*** Entries provided Section Begins ***

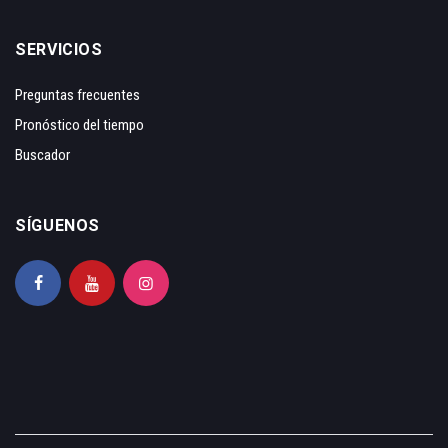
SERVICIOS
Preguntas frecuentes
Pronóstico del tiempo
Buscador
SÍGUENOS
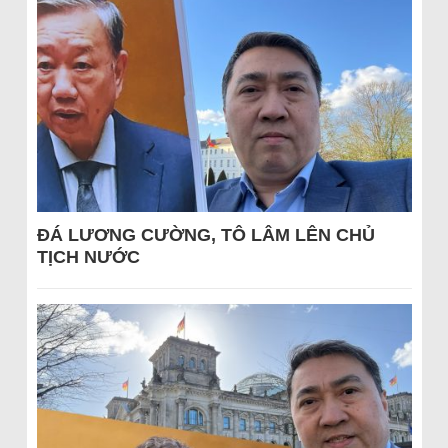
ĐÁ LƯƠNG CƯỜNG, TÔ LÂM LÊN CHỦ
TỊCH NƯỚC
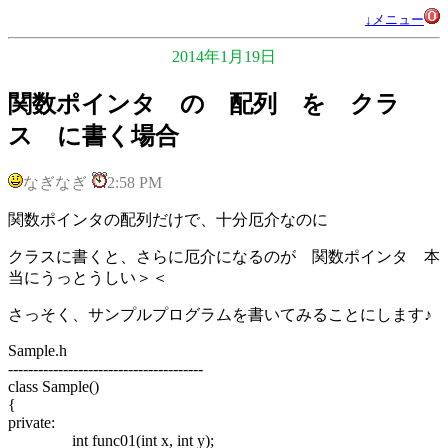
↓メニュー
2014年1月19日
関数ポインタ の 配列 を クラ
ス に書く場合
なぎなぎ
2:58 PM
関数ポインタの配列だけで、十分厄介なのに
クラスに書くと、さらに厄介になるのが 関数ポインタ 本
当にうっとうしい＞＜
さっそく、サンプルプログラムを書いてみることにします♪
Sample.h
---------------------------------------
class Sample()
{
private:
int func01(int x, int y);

*** Entries provided Section Ends ***
*** Entries provided Section Begins ***

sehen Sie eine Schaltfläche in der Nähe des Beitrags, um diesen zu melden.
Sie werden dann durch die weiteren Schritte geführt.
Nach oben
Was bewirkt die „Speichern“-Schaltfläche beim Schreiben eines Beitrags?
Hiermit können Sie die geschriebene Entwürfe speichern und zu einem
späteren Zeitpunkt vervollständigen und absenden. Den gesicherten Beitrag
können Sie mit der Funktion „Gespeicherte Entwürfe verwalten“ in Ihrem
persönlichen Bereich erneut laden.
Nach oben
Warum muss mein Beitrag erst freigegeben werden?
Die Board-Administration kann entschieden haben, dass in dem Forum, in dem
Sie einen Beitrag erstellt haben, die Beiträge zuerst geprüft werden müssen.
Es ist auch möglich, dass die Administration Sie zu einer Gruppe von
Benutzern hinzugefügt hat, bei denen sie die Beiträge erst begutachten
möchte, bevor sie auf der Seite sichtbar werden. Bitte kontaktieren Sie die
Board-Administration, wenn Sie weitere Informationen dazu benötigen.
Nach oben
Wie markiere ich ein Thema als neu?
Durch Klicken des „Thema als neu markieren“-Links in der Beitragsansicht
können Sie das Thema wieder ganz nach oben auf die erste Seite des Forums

*** Entries provided Section Ends ***

_Directive:_
Write out everything in the data from the line containing "ĐÁ LƯƠNG CƯỜNG, TÔ LÂM LÊN CHỦ" down to the line containing "int func01(int x, int y);", including both of those lines. Leave the pictures out of your answer.

_Reply to the exercise:_
ĐÁ LƯƠNG CƯỜNG, TÔ LÂM LÊN CHỦ
TỊCH NƯỚC
↓メニュー
2014年1月19日
関数ポインタ の 配列 を クラ
ス に書く場合
なぎなぎ
2:58 PM
関数ポインタの配列だけで、十分厄介なのに
クラスに書くと、さらに厄介になるのが 関数ポインタ 本
当にうっとうしい＞＜
さっそく、サンプルプログラムを書いてみることにします♪
Sample.h
---------------------------------------
class Sample()
{
private:
int func01(int x, int y);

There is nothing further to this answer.